━━ EXTRAIT CHOISI ━━

Monsieur le Président,
Par la présente, nous avons l’honneur de vous informer que, conformément à l’article 84 du Règlement de la Chambre des Députés, nous souhaiterions poser une question urgente à Madame le Ministre de l’Intérieur et à Monsieur le Ministre du Logement concerne l’exercice du droit de préemption par les communes.
Dans un arrêt tout récent du 5 janvier 2021 (n°44939C), la Cour administrative vient de préciser l’exercice du droit de préemption par les autorités communales en recadrant certaines exigences découlant du jugement de première instance.
La Cour rappelle dans ce contexte qu’ « Il est sous-jacent à l’économie de la loi pacte logement dès ses origines que le législateur a entendu mettre en place une procédure utile et efficiente de nature à garantir l’objectif visé : celui de permettre aux communes d’acquérir des terrains pour lesquels elles s’engagent à œuvrer dans le sens voulu par la loi, qui consiste essentiellement à dynamiser la création de logements pour personnes économiquement plus faibles, accessoirement celle de travaux d’infrastructures et d’équipements collectifs afférents.

━━━

ACTION REQUISE> Reproduisez le passage du texte sur le droit de préemption qui commence à « Dans un arrêt » et se termine à « de première instance. ».

━━ INFORMATIONS ━━

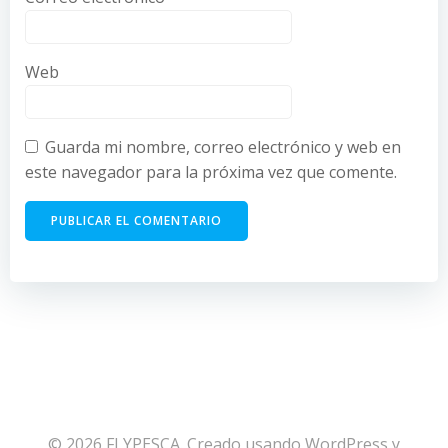
Web
Guarda mi nombre, correo electrónico y web en
este navegador para la próxima vez que comente.
© 2026 FLYPESCA. Creado usando WordPress y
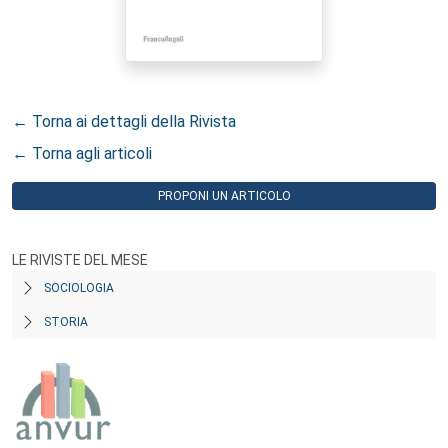
← Torna ai dettagli della Rivista
← Torna agli articoli
PROPONI UN ARTICOLO
LE RIVISTE DEL MESE
SOCIOLOGIA
STORIA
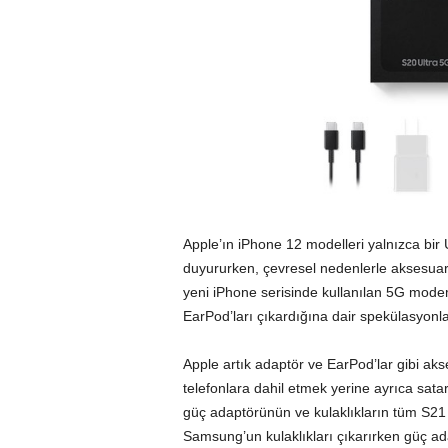
Apple’ın ‌iPhone 12‌ modelleri yalnızca bir
duyururken, çevresel nedenlerle aksesuarla
yeni
iPhone
serisinde kullanılan 5G modem
EarPod’ları çıkardığına dair spekülasyonlar
Apple artık adaptör ve EarPod’lar gibi ak
telefonlara dahil etmek yerine ayrıca sata
güç adaptörünün ve kulaklıkların tüm S21 
Samsung’un kulaklıkları çıkarırken güç 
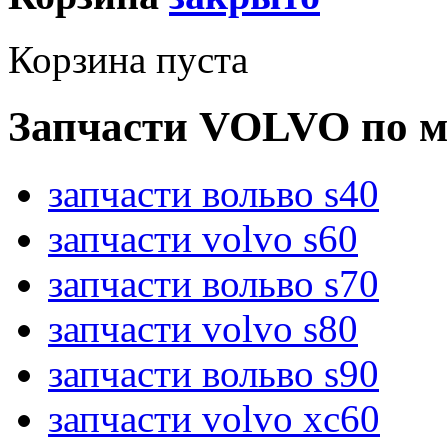
Корзина пуста
Запчасти VOLVO по м
запчасти вольво s40
запчасти volvo s60
запчасти вольво s70
запчасти volvo s80
запчасти вольво s90
запчасти volvo xc60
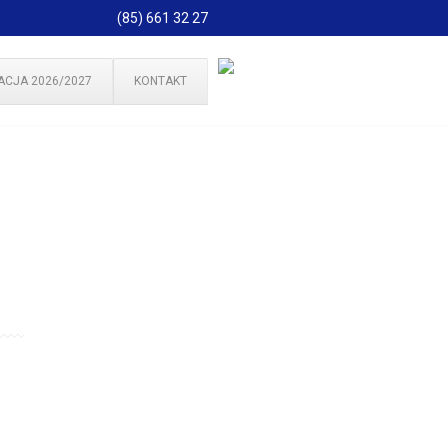
(85) 661 32 27
ACJA 2026/2027
KONTAKT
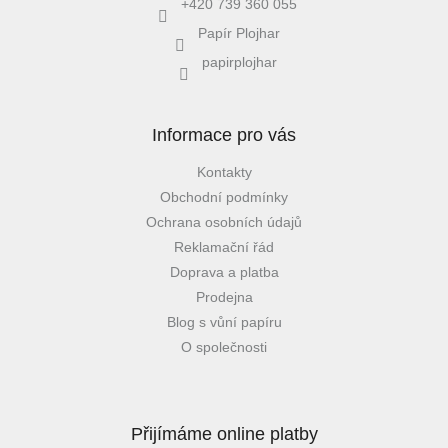
+420 739 360 055
Papír Plojhar
papirplojhar
Informace pro vás
Kontakty
Obchodní podmínky
Ochrana osobních údajů
Reklamační řád
Doprava a platba
Prodejna
Blog s vůní papíru
O společnosti
Přijímáme online platby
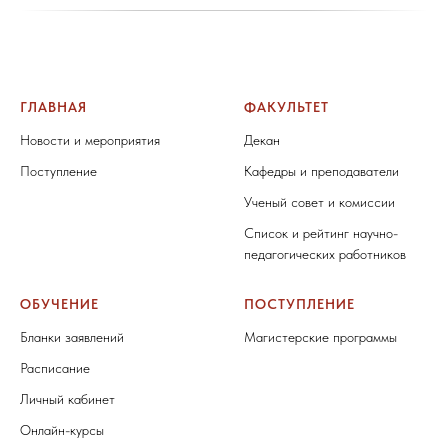
ГЛАВНАЯ
ФАКУЛЬТЕТ
Новости и мероприятия
Декан
Поступление
Кафедры и преподаватели
Ученый совет и комиссии
Список и рейтинг научно-
педагогических работников
ОБУЧЕНИЕ
ПОСТУПЛЕНИЕ
Бланки заявлений
Магистерские программы
Расписание
Личный кабинет
Онлайн-курсы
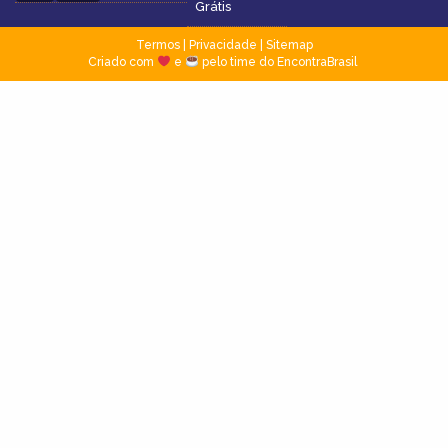
Grátis
Termos
|
Privacidade
|
Sitemap
Criado com
e
pelo time do EncontraBrasil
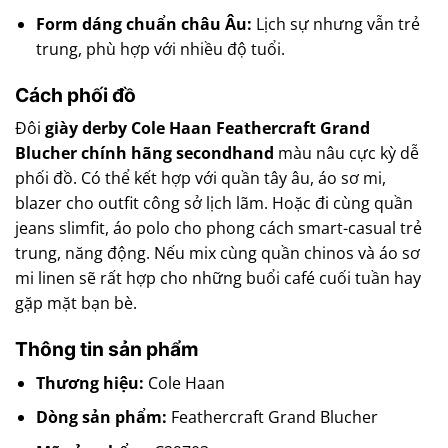
Form dáng chuẩn châu Âu:
Lịch sự nhưng vẫn trẻ
trung, phù hợp với nhiều độ tuổi.
Cách phối đồ
Đôi
giày derby Cole Haan Feathercraft Grand
Blucher chính hãng secondhand
màu nâu cực kỳ dễ
phối đồ. Có thể kết hợp với quần tây âu, áo sơ mi,
blazer cho outfit công sở lịch lãm. Hoặc đi cùng quần
jeans slimfit, áo polo cho phong cách smart-casual trẻ
trung, năng động. Nếu mix cùng quần chinos và áo sơ
mi linen sẽ rất hợp cho những buổi café cuối tuần hay
gặp mặt bạn bè.
Thông tin sản phẩm
Thương hiệu:
Cole Haan
Dòng sản phẩm:
Feathercraft Grand Blucher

━━━

SOLUTION>
Dans un arrêt tout récent du 5 janvier 2021 (n°44939C), la Cour administrative vient de préciser l’exercice du droit de préemption par les autorités communales en recadrant certaines exigences découlant du jugement de première instance.